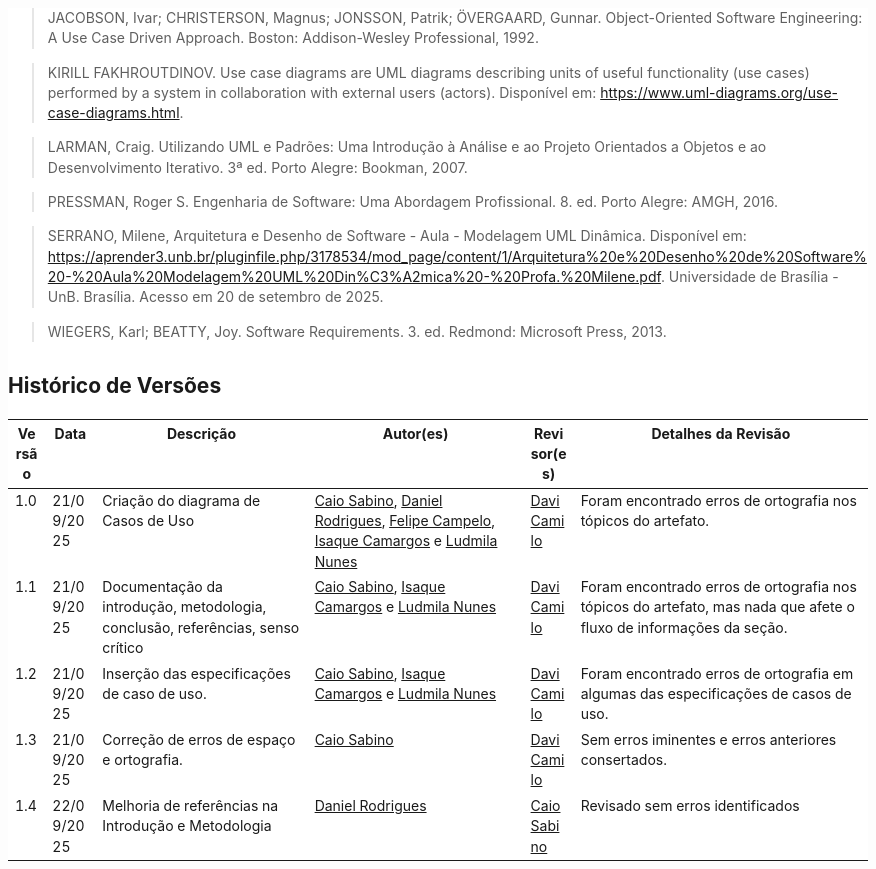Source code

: > JACOBSON, Ivar; CHRISTERSON, Magnus; JONSSON, Patrik; ÖVERGAARD, Gunnar. Object-Oriented Software Engineering: A Use Case Driven Approach. Boston: Addison-Wesley Professional, 1992.

> KIRILL FAKHROUTDINOV. Use case diagrams are UML diagrams describing units of useful functionality (use cases) performed by a system in collaboration with external users (actors). Disponível em: https://www.uml-diagrams.org/use-case-diagrams.html.

> LARMAN, Craig. Utilizando UML e Padrões: Uma Introdução à Análise e ao Projeto Orientados a Objetos e ao Desenvolvimento Iterativo. 3ª ed. Porto Alegre: Bookman, 2007.

> PRESSMAN, Roger S. Engenharia de Software: Uma Abordagem Profissional. 8. ed. Porto Alegre: AMGH, 2016.

> SERRANO, Milene, Arquitetura e Desenho de Software - Aula - Modelagem UML Dinâmica. Disponível em: https://aprender3.unb.br/pluginfile.php/3178534/mod_page/content/1/Arquitetura%20e%20Desenho%20de%20Software%20-%20Aula%20Modelagem%20UML%20Din%C3%A2mica%20-%20Profa.%20Milene.pdf. Universidade de Brasília - UnB. Brasília. Acesso em 20 de setembro de 2025.

> WIEGERS, Karl; BEATTY, Joy. Software Requirements. 3. ed. Redmond: Microsoft Press, 2013.

## Histórico de Versões

| Versão | Data       | Descrição                                                                      | Autor(es)                                                                                                                                                                                                                                               | Revisor(es)                                    | Detalhes da Revisão                                                                                               |
| ------ | ---------- | ------------------------------------------------------------------------------ | ------------------------------------------------------------------------------------------------------------------------------------------------------------------------------------------------------------------------------------------------------- | ---------------------------------------------- | ----------------------------------------------------------------------------------------------------------------- |
| 1.0    | 21/09/2025 | Criação do diagrama de Casos de Uso                                            | [Caio Sabino](https://github.com/caiomsabino), [Daniel Rodrigues](https://github.com/DanielRogs), [Felipe Campelo](https://github.com/felipeacampelo), [Isaque Camargos](https://github.com/isaqzin) e [Ludmila Nunes](https://github.com/ludmilaaysha) | [Davi Camilo](https://github.com/Davicamilo23) | Foram encontrado erros de ortografia nos tópicos do artefato.                                                     |
| 1.1    | 21/09/2025 | Documentação da introdução, metodologia, conclusão, referências, senso crítico | [Caio Sabino](https://github.com/caiomsabino), [Isaque Camargos](https://github.com/isaqzin) e [Ludmila Nunes](https://github.com/ludmilaaysha)                                                                                                         | [Davi Camilo](https://github.com/Davicamilo23) | Foram encontrado erros de ortografia nos tópicos do artefato, mas nada que afete o fluxo de informações da seção. |
| 1.2    | 21/09/2025 | Inserção das especificações de caso de uso.                                    | [Caio Sabino](https://github.com/caiomsabino), [Isaque Camargos](https://github.com/isaqzin) e [Ludmila Nunes](https://github.com/ludmilaaysha)                                                                                                         | [Davi Camilo](https://github.com/Davicamilo23) | Foram encontrado erros de ortografia em algumas das especificações de casos de uso.                               |
| 1.3    | 21/09/2025 | Correção de erros de espaço e ortografia.                                      | [Caio Sabino](https://github.com/caiomsabino)                                                                                                                                                                                                           | [Davi Camilo](https://github.com/Davicamilo23) | Sem erros iminentes e erros anteriores consertados.                                                               |
| 1.4    | 22/09/2025 | Melhoria de referências na Introdução e Metodologia                                                                   | [Daniel Rodrigues](https://github.com/DanielRogs)                                                                                                                                                      | [Caio Sabino](https://github.com/caiomsabino)                                              |  Revisado sem erros identificados                       |
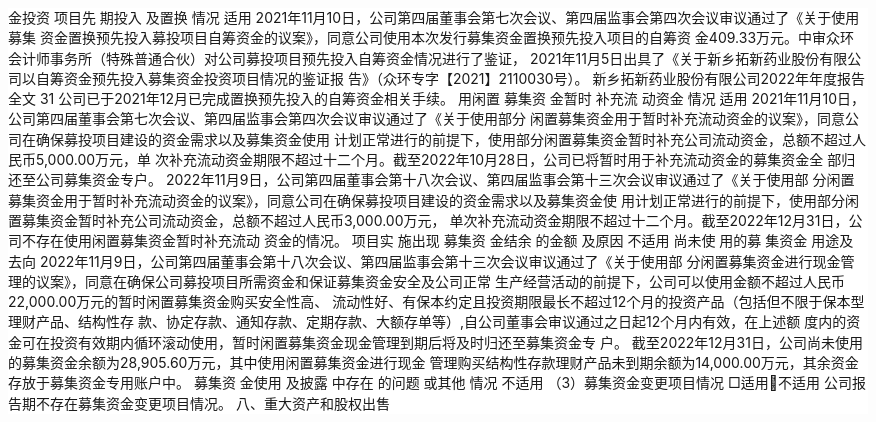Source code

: 金投资
项目先
期投入
及置换
情况
适用
2021年11月10日，公司第四届董事会第七次会议、第四届监事会第四次会议审议通过了《关于使用募集
资金置换预先投入募投项目自筹资金的议案》，同意公司使用本次发行募集资金置换预先投入项目的自筹资
金409.33万元。中审众环会计师事务所（特殊普通合伙）对公司募投项目预先投入自筹资金情况进行了鉴证，
2021年11月5日出具了《关于新乡拓新药业股份有限公司以自筹资金预先投入募集资金投资项目情况的鉴证报
告》（众环专字【2021】2110030号）。
新乡拓新药业股份有限公司2022年年度报告全文
31
公司已于2021年12月已完成置换预先投入的自筹资金相关手续。
用闲置
募集资
金暂时
补充流
动资金
情况
适用
2021年11月10日，公司第四届董事会第七次会议、第四届监事会第四次会议审议通过了《关于使用部分
闲置募集资金用于暂时补充流动资金的议案》，同意公司在确保募投项目建设的资金需求以及募集资金使用
计划正常进行的前提下，使用部分闲置募集资金暂时补充公司流动资金，总额不超过人民币5,000.00万元，单
次补充流动资金期限不超过十二个月。截至2022年10月28日，公司已将暂时用于补充流动资金的募集资金全
部归还至公司募集资金专户。
2022年11月9日，公司第四届董事会第十八次会议、第四届监事会第十三次会议审议通过了《关于使用部
分闲置募集资金用于暂时补充流动资金的议案》，同意公司在确保募投项目建设的资金需求以及募集资金使
用计划正常进行的前提下，使用部分闲置募集资金暂时补充公司流动资金，总额不超过人民币3,000.00万元，
单次补充流动资金期限不超过十二个月。截至2022年12月31日，公司不存在使用闲置募集资金暂时补充流动
资金的情况。
项目实
施出现
募集资
金结余
的金额
及原因
不适用
尚未使
用的募
集资金
用途及
去向
2022年11月9日，公司第四届董事会第十八次会议、第四届监事会第十三次会议审议通过了《关于使用部
分闲置募集资金进行现金管理的议案》，同意在确保公司募投项目所需资金和保证募集资金安全及公司正常
生产经营活动的前提下，公司可以使用金额不超过人民币22,000.00万元的暂时闲置募集资金购买安全性高、
流动性好、有保本约定且投资期限最长不超过12个月的投资产品（包括但不限于保本型理财产品、结构性存
款、协定存款、通知存款、定期存款、大额存单等）,自公司董事会审议通过之日起12个月内有效，在上述额
度内的资金可在投资有效期内循环滚动使用，暂时闲置募集资金现金管理到期后将及时归还至募集资金专
户。
截至2022年12月31日，公司尚未使用的募集资金余额为28,905.60万元，其中使用闲置募集资金进行现金
管理购买结构性存款理财产品未到期余额为14,000.00万元，其余资金存放于募集资金专用账户中。
募集资
金使用
及披露
中存在
的问题
或其他
情况
不适用
（3）募集资金变更项目情况
□适用不适用
公司报告期不存在募集资金变更项目情况。
八、重大资产和股权出售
━━━━━━
Reproduce the listing unchanged from its first line through the line containing "Addison-Wesley Professional, 1992.", including both ends. Leave the pictures out.

Source code

: > JACOBSON, Ivar; CHRISTERSON, Magnus; JONSSON, Patrik; ÖVERGAARD, Gunnar. Object-Oriented Software Engineering: A Use Case Driven Approach. Boston: Addison-Wesley Professional, 1992.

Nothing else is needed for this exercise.